• SHORT TASK: Please reproduce every line of the records below word for word.

• Data records:
— Begin —
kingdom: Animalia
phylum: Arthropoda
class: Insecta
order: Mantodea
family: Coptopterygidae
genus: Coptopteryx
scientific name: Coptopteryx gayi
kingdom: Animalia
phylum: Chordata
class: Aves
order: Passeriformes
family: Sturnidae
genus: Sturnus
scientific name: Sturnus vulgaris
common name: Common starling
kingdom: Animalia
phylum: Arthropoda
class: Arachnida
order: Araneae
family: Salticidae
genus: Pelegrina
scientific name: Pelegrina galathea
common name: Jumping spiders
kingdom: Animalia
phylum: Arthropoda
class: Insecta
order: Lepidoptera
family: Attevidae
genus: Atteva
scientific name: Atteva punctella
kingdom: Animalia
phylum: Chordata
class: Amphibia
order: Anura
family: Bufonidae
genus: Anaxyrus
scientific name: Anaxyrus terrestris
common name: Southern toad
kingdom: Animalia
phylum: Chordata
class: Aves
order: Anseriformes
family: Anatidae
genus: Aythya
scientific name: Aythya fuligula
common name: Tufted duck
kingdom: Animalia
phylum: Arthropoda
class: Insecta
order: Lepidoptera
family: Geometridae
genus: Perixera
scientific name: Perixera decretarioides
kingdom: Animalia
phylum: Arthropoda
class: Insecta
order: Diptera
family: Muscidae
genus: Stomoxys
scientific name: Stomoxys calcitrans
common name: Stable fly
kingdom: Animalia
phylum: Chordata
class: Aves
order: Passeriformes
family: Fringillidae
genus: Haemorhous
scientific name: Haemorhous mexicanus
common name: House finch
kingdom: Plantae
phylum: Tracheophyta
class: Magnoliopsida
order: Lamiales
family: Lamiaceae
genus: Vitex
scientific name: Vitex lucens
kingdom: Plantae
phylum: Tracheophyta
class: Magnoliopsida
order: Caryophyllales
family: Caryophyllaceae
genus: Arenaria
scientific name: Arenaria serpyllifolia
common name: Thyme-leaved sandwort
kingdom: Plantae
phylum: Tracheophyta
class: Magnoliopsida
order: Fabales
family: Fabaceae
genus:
— End —
• SOLUTION FOR THIS PROBLEM:
kingdom: Animalia
phylum: Arthropoda
class: Insecta
order: Mantodea
family: Coptopterygidae
genus: Coptopteryx
scientific name: Coptopteryx gayi
kingdom: Animalia
phylum: Chordata
class: Aves
order: Passeriformes
family: Sturnidae
genus: Sturnus
scientific name: Sturnus vulgaris
common name: Common starling
kingdom: Animalia
phylum: Arthropoda
class: Arachnida
order: Araneae
family: Salticidae
genus: Pelegrina
scientific name: Pelegrina galathea
common name: Jumping spiders
kingdom: Animalia
phylum: Arthropoda
class: Insecta
order: Lepidoptera
family: Attevidae
genus: Atteva
scientific name: Atteva punctella
kingdom: Animalia
phylum: Chordata
class: Amphibia
order: Anura
family: Bufonidae
genus: Anaxyrus
scientific name: Anaxyrus terrestris
common name: Southern toad
kingdom: Animalia
phylum: Chordata
class: Aves
order: Anseriformes
family: Anatidae
genus: Aythya
scientific name: Aythya fuligula
common name: Tufted duck
kingdom: Animalia
phylum: Arthropoda
class: Insecta
order: Lepidoptera
family: Geometridae
genus: Perixera
scientific name: Perixera decretarioides
kingdom: Animalia
phylum: Arthropoda
class: Insecta
order: Diptera
family: Muscidae
genus: Stomoxys
scientific name: Stomoxys calcitrans
common name: Stable fly
kingdom: Animalia
phylum: Chordata
class: Aves
order: Passeriformes
family: Fringillidae
genus: Haemorhous
scientific name: Haemorhous mexicanus
common name: House finch
kingdom: Plantae
phylum: Tracheophyta
class: Magnoliopsida
order: Lamiales
family: Lamiaceae
genus: Vitex
scientific name: Vitex lucens
kingdom: Plantae
phylum: Tracheophyta
class: Magnoliopsida
order: Caryophyllales
family: Caryophyllaceae
genus: Arenaria
scientific name: Arenaria serpyllifolia
common name: Thyme-leaved sandwort
kingdom: Plantae
phylum: Tracheophyta
class: Magnoliopsida
order: Fabales
family: Fabaceae
genus:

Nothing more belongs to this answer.